Personally, I'd love to see him find some form and prove people wrong, but I don't know if he has the heart to do it


----------



## Nikos (Jun 5, 2002)

I miss the Old Penny myself. He was my favorite player at the time even though I was a Knicks fan...I still loved Penny. He was like the second coming Magic Johnson, mixed in with Jordan like capabilities at the same time. Penny could make the spectacular pass (like Magic), and he could jump out of the damn gym. His hops were insane. Also he had probably the best post up game of any guard in the league by his second season.

Man I wish he wasnt so injury prone or he might be the best player in the league right now....or an All NBAer.

Right now I think he has the ability to put up 15ppg 5rpg 5apg for any other team but the Suns that really wants to utilize him. Penny seems like a rthym type of player, and if he feels comfortable on a team that has winning capabilites, like maybe Toronto, I think he would flourish somewhat. Not like Old Penny but be a 16-5-5 type of guy.

It still makes me sad to think of what Penny could have been, or even what he was in his 2nd and 3rd NBA season.  

Come back Penny....atleast 70% of you :sigh:


----------



## TheRifleman (May 20, 2002)

A 70% Penny could help another team, as I think his days at Phoenix are numbered. He could help another team, especially one that has a leader already, as Penny would make life easier for that leader. I still think he would be a help to Vince on the Raptors team. 

Maybe the Raptors will get rid of Mo and take penny. Of course, the "money" thing would have to be worked out and that is a huge drawback that penny should think over carefully, if he wants to leave the NBA with any kind of meaningful career.


----------



## Shaqs big toe (May 21, 2002)

> Originally posted by *TheRifleman *
> A 70% Penny could help another team, as I think his days at Phoenix are numbered. He could help another team, especially one that has a leader already, as Penny would make life easier for that leader. I still think he would be a help to Vince on the Raptors team.
> 
> Maybe the Raptors will get rid of Mo and take penny. Of course, the "money" thing would have to be worked out and that is a huge drawback that penny should think over carefully, if he wants to leave the NBA with any kind of meaningful career.

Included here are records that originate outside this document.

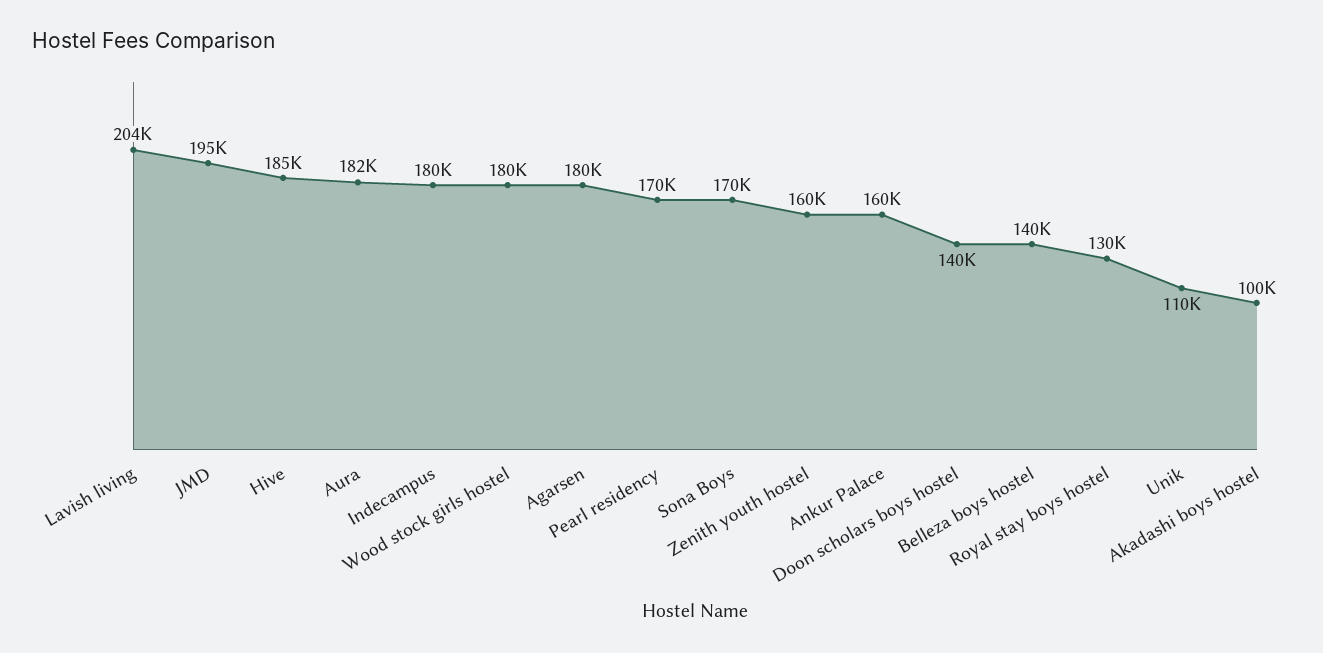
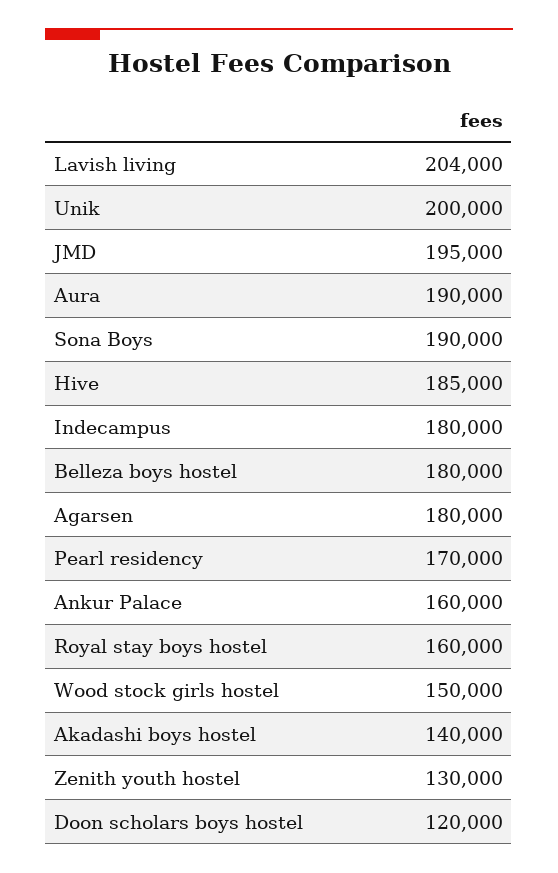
Aura: 182000 -> 190000
Wood stock girls hostel: 180000 -> 150000
Sona Boys: 170000 -> 190000
Zenith youth hostel: 160000 -> 130000
Doon scholars boys hostel: 140000 -> 120000
Belleza boys hostel: 140000 -> 180000
Royal stay boys hostel: 130000 -> 160000
Unik: 110000 -> 200000
Akadashi boys hostel: 100000 -> 140000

If healthy, Penny would be a perfect compliment to Vince Carer, someone that could even shoulder the load when he has to. I'd love to see Penny recapture some form and turn some heads once more.

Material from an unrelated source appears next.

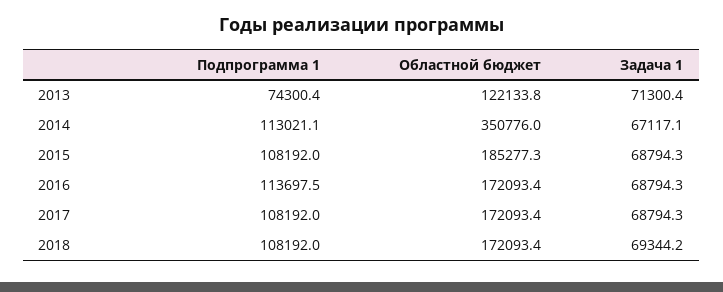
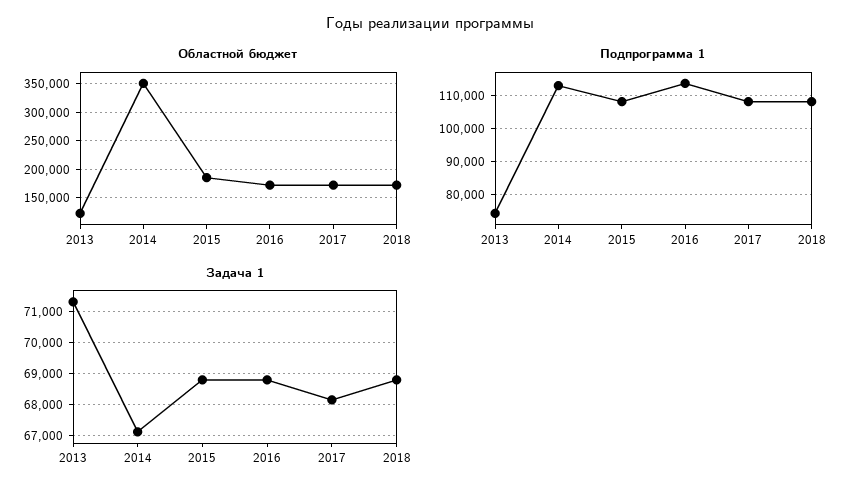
Задача 1, 2017: 68794.3 -> 68200
Задача 1, 2018: 69344.2 -> 68800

He has the ability, but his body has to cooperate


----------



## TheMatrix31 (May 28, 2002)

If penny still can play the 3 the lakers could use him maybe ship walker and other stuff for him..


----------



## John (Jun 9, 2002)

Testing, Testing. Hi guys, I understand I will be traded very soon, but at least I give you 22/6/5 during the playoffs in 2000 and gave a tremendous impact for the team for that year as well.


----------



## Ron (May 8, 2002)

Welcome, Penny! And thanks for trying out our budding site, you won't find any ads over here...you might remember me from our FanHome days!


----------



## John (Jun 9, 2002)

Yes yes.. I thought you were that "RON" in LA forum, but what happened with you? Anyway? I am looking to be more a serious man here.. So for those who know who I am, please don't spread my bad image from another website. Thanks alot.


----------



## Ron (May 8, 2002)

Let's just say I had a falling out over there...BTW, I asked for you to be invited over here, because you are a legend...A LEGEND! Thanks for making it over here!

Everyone thinks pretty highly of you over there, Penny...from what I can tell.


----------



## John (Jun 9, 2002)

Thanks, I saw a rummor saying that Penny is involved in a 3 way trade. Let's hope it is true so that Penny can start a new life on a new team.


----------



## Ron (May 8, 2002)

Really? Is there a source? If so, post it up on the new Trades and Rumors board I just put up today, that would be a good one to get that board going!


----------